● **KUTIPAN TEKS**
Ayat ini sudah sangat jelas membantah campur tangan nabi dalam pelafazan dan pemaknaan al-Qur’an. Bahkan Allah mengancam dengan siksaan yang pedih, jika sekirannya nabi berani memalingkan dari apa yang telah diwahyukan oleh Allah disebabkan faktor lingkungan sosial sekitarnya.
Jadi atas dasar apa Nasr Hamid kemudian mengambil sebuah kesimpulan bahwa nabi sangat mungkin berperan aktif dalam proses tanzil menjadi takwil???
Kajian historisitas Kitab suci semacam ini pun sebenarnya telah berkembang lama dalam tradisi Bible. Reginald H. Fuller, dalam bukunya berjudul A Critical Introduction to the New Testament, (London: Gerald Duckworth & Co Ltd, 1979), menulis: 
“That is why if we are to understand what the New Testament texts were meant to say by the authors when they were first written… we must first understand the historical situation in which they were first written.”

● **LATIHAN A**
Salin ulang kata demi kata semua data, mulai dari baris yang memuat "Q: How many screws are there?" sampai baris terakhir data, dengan kedua ujungnya ikut disalin.

● **DATA YANG DIGUNAKAN**
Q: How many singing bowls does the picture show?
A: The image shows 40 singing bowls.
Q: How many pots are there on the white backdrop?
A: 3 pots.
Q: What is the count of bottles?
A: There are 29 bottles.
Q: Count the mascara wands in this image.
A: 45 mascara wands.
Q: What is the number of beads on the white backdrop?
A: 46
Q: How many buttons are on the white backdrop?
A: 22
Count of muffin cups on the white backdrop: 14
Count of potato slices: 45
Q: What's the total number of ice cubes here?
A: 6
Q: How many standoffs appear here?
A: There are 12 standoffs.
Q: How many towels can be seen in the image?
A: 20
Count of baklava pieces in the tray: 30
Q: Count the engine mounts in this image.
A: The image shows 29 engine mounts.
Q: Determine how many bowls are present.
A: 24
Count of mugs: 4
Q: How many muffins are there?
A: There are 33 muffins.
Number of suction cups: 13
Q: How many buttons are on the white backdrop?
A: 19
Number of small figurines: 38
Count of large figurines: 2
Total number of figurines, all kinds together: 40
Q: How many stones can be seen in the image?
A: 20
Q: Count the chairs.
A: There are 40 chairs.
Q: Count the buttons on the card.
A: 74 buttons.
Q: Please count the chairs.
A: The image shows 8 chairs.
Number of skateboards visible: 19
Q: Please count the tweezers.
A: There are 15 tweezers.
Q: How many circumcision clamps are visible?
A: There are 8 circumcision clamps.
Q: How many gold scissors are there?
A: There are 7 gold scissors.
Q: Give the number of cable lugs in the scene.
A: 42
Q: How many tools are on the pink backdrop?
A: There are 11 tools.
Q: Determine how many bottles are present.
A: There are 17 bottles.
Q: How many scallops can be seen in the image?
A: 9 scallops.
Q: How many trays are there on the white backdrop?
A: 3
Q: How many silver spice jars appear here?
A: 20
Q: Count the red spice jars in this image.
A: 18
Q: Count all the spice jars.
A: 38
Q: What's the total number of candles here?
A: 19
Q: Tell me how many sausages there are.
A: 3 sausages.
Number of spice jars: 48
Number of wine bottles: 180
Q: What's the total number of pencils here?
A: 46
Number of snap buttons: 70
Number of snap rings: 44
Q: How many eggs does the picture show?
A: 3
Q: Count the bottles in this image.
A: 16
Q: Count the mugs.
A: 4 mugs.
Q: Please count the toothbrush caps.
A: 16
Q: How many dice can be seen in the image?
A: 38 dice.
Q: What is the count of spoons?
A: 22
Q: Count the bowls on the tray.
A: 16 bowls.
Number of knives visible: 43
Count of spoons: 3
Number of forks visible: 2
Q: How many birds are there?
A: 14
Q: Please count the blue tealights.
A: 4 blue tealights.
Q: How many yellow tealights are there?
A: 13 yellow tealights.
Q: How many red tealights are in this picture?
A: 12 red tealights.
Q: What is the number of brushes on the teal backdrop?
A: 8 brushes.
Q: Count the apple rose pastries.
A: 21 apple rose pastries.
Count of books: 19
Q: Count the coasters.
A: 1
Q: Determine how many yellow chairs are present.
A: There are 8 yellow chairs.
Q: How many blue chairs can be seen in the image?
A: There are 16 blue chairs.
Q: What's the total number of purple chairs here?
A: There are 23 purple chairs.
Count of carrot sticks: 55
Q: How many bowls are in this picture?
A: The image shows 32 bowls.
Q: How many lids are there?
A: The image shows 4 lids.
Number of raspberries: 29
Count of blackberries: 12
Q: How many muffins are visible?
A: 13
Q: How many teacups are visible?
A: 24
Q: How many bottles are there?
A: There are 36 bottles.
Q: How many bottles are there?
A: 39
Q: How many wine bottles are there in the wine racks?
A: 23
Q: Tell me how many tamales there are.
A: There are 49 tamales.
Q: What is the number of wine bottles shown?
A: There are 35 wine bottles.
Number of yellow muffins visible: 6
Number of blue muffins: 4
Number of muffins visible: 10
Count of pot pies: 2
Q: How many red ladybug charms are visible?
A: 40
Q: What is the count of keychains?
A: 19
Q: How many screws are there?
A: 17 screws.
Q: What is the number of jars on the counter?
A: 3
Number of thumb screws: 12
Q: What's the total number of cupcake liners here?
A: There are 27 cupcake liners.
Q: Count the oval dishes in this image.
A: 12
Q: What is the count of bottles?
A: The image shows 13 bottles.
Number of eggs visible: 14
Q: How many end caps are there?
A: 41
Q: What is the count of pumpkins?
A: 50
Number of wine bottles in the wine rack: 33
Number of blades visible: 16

● **LATIHAN B**
Teruskan kutipan tentang historisitas kitab suci di atas, dimulai setelah kalimat terakhir yang ditampilkan.

● **JAWABAN A**
Q: How many screws are there?
A: 17 screws.
Q: What is the number of jars on the counter?
A: 3
Number of thumb screws: 12
Q: What's the total number of cupcake liners here?
A: There are 27 cupcake liners.
Q: Count the oval dishes in this image.
A: 12
Q: What is the count of bottles?
A: The image shows 13 bottles.
Number of eggs visible: 14
Q: How many end caps are there?
A: 41
Q: What is the count of pumpkins?
A: 50
Number of wine bottles in the wine rack: 33
Number of blades visible: 16

● **JAWABAN B**
Jadi, kata penulis buku ini, jika ingin tahu apa yang dimaksud oleh teks Perjanjian Baru oleh penulisnya, maka harus tahu kondisi sejarah saat kitab itu ditulis. Canon Sell (1839-1932), seorang misionaris Kristen di Madras, India, sudah lama menyarankan agar kajian kritis-historis terhadap al-Quran dilakukan dengan menggunakan metodologi kritik Injil (Biblical Criticism). Sell sendiri, dalam karyanya Historical Development of the Qur’an sudah menggunakan metodologi higher criticism, untuk mengkaji historisitas al-Qur’an. (Canon Sell, Studies in Islam (Delhi: B. R. Publishing Corporation, 1985; pertama terbit tahun 1928).
Yang menjadi pertanyaan kita ketika metode hermeneutik dipaksakan guna mengkaji al-Qur’an, apakah Nabi Muhammad saw menulis al-Quran? Sebagaimana Lukas, Markus, Matius, Johanes menulis Bible? Tentu tidak sama. Posisi dan kondisi teks al-Quran dan Bible itulah yang sebenarnya berbeda, sehingga tidaklah tepat jika metode interpretasi Bible yang disebut sebagai hermeneutika juga diterapkan tehadap al-Quran. Analoginya adalah, apakah gergaji yang berfungsi untuk memotong kayu, dapat juga dipakai untuk memotong hewan ?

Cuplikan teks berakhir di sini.